• **WORK TO COMPLETE**
Could you rewrite the passage on the data inversion circuit between "n some embodiments, the bypass" and "second logic value.", inclusive, renaming "control signal" to "select signal" wherever it occurs?

Also, a conventional data inversion circuit may compare data to be currently output with previously output data in order to decide whether or not the data to be currently output should be inverted. The previously output data may have been subjected to inversion/non-inversion, while the data to be currently output is data before being subjected to inversion/non-inversion. Accordingly, a timing margin may exist between the previous data and the data to be currently output. Such a timing margin may further reduce the operating speed of the data inversion circuit, and may limit the operational frequency of the semiconductor device.

SUMMARY OF THE INVENTION

According to some embodiments of the present invention, an integrated circuit device may include a data inversion circuit configured to support an inversion mode of operation. The inversion mode of operation inverts selected ones of a plurality of N-bit words received in consecutive sequence at inputs thereof. The data inversion circuit is further configured to support a bypass mode of operation. The bypass mode of operation disables inversion of a second one of the plurality of N-bit words when a delay between receipt of the second one of the plurality of N-bit words and receipt of an immediately preceding first one of the plurality of N-bit words is greater than a predetermined time interval.

In other embodiments, the data inversion circuit may include an inversion unit configured to support the inversion mode of operation and a bypass unit configured to support the bypass mode of operation. The bypass mode of operation may be selectively enabled in response to a control signal indicating that the delay is greater than the time interval. In further embodiments, the control signal may indicate that a delay window between receiving a first read instruction for the first word and a second read instruction for the second word in a consecutive sequence is greater than a predetermined number of clock cycles.

n some embodiments, the bypass unit may be selectively enabled when the control signal has a first logic value, and wherein the bypass unit is disabled when the control signal has a second logic value opposite the first logic value. In further embodiments, the inversion unit may be disabled when the control signal has the first logic value, and wherein the inversion unit is enabled when the control signal has the second logic value.

In other embodiments, the data inversion circuit may further include a controller that evaluates the delay and generates the control signal when the delay is greater than a predetermined number of clock cycles. In some embodiments, the delay may be a read interval between receiving a first read instruction for the first word and a second read instruction for the second word, and the controller may further include a control signal generator that generates the control signal at a logic 1 value when the read interval is greater than the predetermined number of clock cycles.

In further embodiments, the control signal generator may include a latch unit configured to generate the control signal at a logic 1 value responsive to a clock signal indicating passage of a predetermined number of clock cycles from receipt of the first read instruction. The control signal generator may further include a reset unit configured to reset the control signal to a logic 0 value responsive to receipt of the second read instruction.

In some embodiments, the plurality of N-bit words may include groups of N-bit words received in consecutive sequence in response to corresponding consecutive read instructions. The bypass mode of operation may disable inversion of a first one of a second group of N-bit words when a delay between receipt of the first one of the second group of N-bit words and receipt of a last one of an immediately preceding first group of N-bit words is greater than a predetermined number of clock cycles. In further embodiments, the device may be a dual data rate (DDR) memory device, and may include a memory cell array that is configured to support a 4-bit prefetch operation in response to the consecutive read instructions, wherein each group comprises four N-bit words.

• **DATA EXCERPTS**

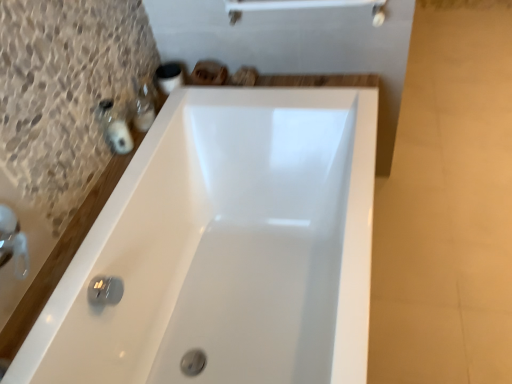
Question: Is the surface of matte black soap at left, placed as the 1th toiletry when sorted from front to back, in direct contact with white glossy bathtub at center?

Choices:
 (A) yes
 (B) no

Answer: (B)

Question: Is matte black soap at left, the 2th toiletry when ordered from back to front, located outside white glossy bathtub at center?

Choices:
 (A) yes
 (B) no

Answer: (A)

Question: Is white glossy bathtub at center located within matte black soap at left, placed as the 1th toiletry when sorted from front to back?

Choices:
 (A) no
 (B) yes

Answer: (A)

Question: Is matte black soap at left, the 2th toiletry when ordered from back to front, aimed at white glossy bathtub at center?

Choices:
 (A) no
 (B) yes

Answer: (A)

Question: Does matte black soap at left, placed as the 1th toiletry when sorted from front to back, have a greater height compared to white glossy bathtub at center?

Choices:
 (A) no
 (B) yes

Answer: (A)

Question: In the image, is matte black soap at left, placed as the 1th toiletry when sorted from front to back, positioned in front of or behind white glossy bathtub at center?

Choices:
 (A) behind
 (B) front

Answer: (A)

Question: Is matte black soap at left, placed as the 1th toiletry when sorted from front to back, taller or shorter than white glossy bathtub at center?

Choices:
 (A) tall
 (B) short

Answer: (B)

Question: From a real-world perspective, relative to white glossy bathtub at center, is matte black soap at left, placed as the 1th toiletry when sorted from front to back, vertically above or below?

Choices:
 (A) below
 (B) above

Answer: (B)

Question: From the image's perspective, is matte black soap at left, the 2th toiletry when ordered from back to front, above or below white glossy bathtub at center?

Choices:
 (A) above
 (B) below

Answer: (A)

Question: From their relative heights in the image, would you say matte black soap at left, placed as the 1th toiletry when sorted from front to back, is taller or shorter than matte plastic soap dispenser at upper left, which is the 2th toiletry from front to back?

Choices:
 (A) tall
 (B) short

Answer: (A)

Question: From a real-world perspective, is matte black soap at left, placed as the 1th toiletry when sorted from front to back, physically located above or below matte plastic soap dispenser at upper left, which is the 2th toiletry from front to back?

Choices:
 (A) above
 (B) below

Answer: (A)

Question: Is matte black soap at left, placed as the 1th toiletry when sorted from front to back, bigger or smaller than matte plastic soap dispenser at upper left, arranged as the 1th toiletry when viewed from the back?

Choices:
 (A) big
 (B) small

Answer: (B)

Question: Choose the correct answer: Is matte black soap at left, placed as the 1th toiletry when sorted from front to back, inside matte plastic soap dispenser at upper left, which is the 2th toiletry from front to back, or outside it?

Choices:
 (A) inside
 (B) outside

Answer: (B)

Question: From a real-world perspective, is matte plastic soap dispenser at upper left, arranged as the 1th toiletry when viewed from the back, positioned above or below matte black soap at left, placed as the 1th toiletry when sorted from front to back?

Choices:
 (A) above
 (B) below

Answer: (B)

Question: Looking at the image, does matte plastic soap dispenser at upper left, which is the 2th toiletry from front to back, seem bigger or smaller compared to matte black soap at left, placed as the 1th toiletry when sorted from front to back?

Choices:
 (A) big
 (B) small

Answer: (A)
* * *
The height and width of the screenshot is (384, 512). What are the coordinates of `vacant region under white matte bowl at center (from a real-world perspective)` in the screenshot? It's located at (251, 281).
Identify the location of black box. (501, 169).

• **FULL RESPONSE**
n some embodiments, the bypass unit may be selectively enabled when the select signal has a first logic value, and wherein the bypass unit is disabled when the select signal has a second logic value opposite the first logic value. In further embodiments, the inversion unit may be disabled when the select signal has the first logic value, and wherein the inversion unit is enabled when the select signal has the second logic value.